[[ DATA EXTRACT open ]]
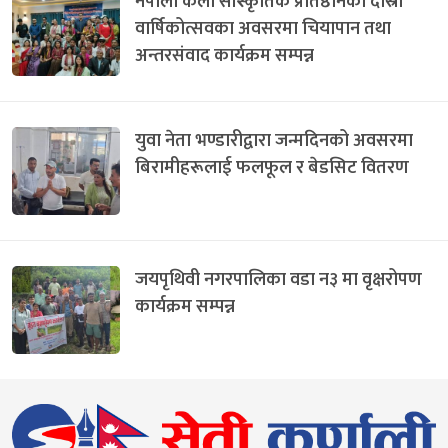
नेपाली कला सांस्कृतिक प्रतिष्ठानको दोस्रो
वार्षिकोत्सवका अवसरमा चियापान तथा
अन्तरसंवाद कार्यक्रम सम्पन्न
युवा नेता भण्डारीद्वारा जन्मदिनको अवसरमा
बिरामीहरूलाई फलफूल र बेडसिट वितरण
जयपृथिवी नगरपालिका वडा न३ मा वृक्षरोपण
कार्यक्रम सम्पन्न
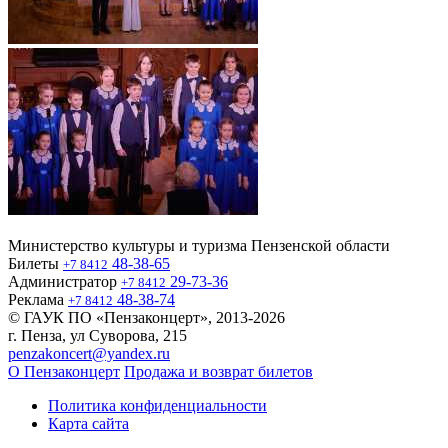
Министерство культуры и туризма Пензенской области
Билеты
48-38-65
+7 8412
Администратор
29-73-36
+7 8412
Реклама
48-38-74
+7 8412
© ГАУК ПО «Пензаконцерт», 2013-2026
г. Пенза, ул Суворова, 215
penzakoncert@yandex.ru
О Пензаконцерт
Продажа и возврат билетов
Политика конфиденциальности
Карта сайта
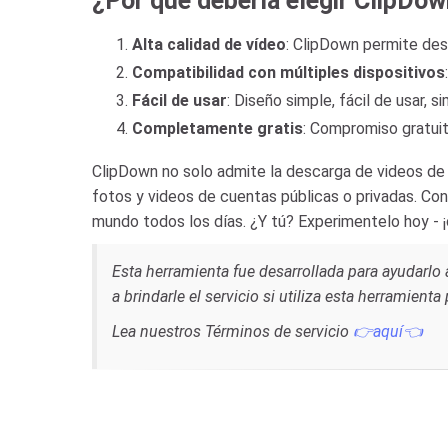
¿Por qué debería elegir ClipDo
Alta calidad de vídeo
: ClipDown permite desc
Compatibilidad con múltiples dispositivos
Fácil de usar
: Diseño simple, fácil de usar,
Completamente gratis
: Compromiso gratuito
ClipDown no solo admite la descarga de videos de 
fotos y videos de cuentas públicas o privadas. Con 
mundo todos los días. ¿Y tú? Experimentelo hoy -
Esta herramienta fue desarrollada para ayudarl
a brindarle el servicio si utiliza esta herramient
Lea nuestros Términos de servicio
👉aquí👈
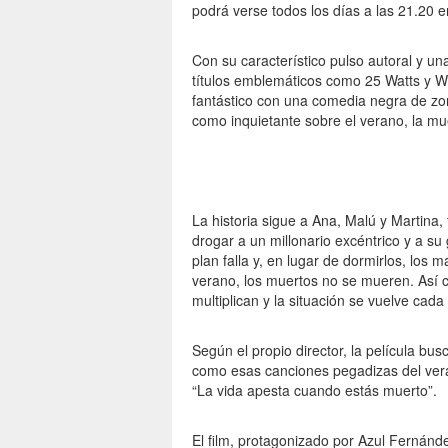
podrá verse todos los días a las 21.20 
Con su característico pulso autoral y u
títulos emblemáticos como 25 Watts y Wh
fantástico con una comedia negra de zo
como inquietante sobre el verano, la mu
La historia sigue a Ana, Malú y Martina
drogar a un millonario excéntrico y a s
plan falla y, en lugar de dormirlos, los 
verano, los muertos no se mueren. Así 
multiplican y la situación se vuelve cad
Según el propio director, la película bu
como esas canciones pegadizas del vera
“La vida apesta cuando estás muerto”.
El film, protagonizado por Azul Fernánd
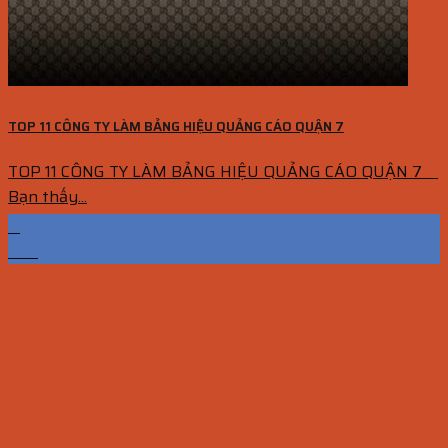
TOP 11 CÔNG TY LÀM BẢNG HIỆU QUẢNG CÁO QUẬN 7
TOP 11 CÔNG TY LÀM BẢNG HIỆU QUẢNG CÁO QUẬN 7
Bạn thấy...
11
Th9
[[ DATA EXTRACT closed ]]
[[ DATA EXTRACT open ]]
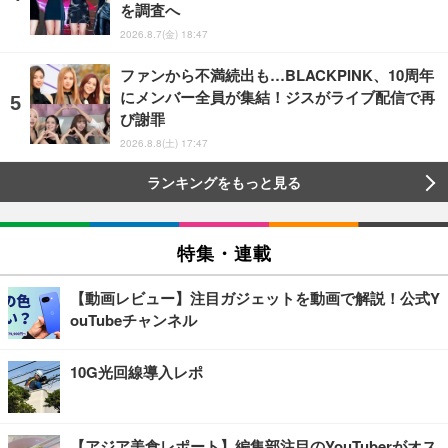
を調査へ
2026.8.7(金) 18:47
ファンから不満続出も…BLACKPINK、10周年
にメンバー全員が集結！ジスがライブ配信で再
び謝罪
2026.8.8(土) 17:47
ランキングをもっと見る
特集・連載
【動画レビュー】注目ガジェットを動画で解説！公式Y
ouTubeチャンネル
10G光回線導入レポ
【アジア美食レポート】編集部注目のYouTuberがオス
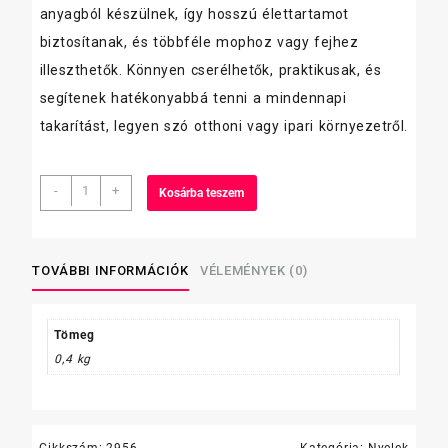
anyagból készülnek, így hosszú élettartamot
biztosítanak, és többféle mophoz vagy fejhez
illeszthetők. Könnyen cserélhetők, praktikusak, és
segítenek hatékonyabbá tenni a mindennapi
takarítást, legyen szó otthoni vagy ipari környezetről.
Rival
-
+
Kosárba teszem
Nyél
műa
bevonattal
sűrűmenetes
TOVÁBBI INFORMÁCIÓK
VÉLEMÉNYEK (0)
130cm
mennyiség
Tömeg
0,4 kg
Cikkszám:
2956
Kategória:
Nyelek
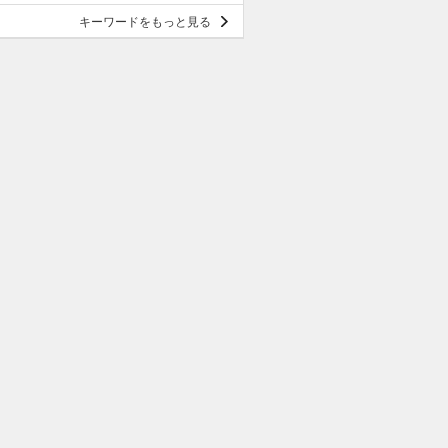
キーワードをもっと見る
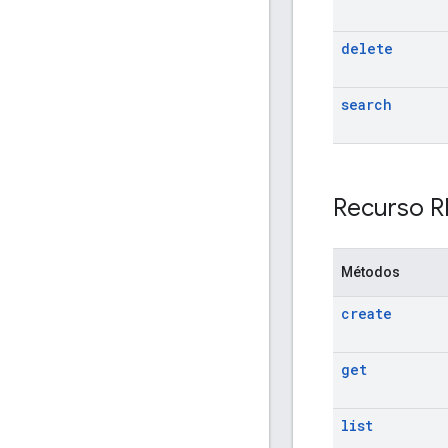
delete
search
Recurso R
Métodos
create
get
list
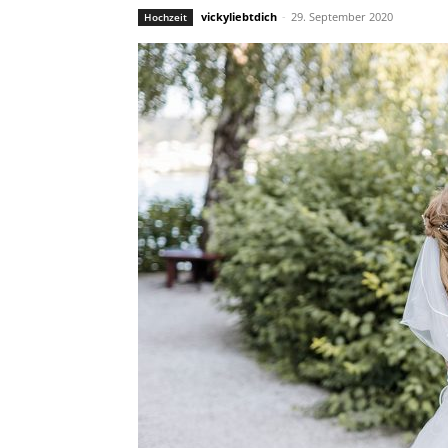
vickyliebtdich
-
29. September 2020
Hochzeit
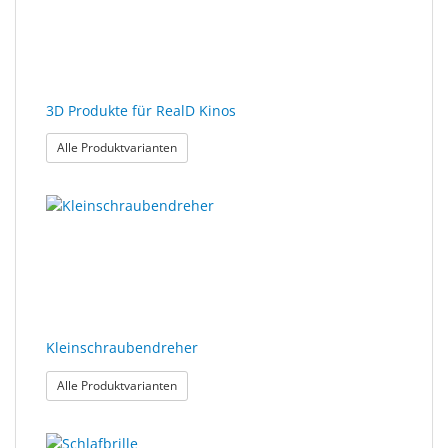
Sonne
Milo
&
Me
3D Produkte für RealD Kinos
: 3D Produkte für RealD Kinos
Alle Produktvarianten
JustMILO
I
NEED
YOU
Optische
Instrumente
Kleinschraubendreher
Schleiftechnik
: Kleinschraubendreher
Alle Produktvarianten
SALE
[[ DATA EXTRACT closed ]]
◆ ASSIGNMENT: Return every line of the records from the one containing "नेपाली कला सांस्कृतिक प्रतिष्ठानको दोस्रो" down to the one containing "Карта сайта", both included, copied without any change. Leave the pictures out of your answer.

◆ ANSWER BOX:
नेपाली कला सांस्कृतिक प्रतिष्ठानको दोस्रो
वार्षिकोत्सवका अवसरमा चियापान तथा
अन्तरसंवाद कार्यक्रम सम्पन्न
युवा नेता भण्डारीद्वारा जन्मदिनको अवसरमा
बिरामीहरूलाई फलफूल र बेडसिट वितरण
जयपृथिवी नगरपालिका वडा न३ मा वृक्षरोपण
कार्यक्रम सम्पन्न
Министерство культуры и туризма Пензенской области
Билеты
48-38-65
+7 8412
Администратор
29-73-36
+7 8412
Реклама
48-38-74
+7 8412
© ГАУК ПО «Пензаконцерт», 2013-2026
г. Пенза, ул Суворова, 215
penzakoncert@yandex.ru
О Пензаконцерт
Продажа и возврат билетов
Политика конфиденциальности
Карта сайта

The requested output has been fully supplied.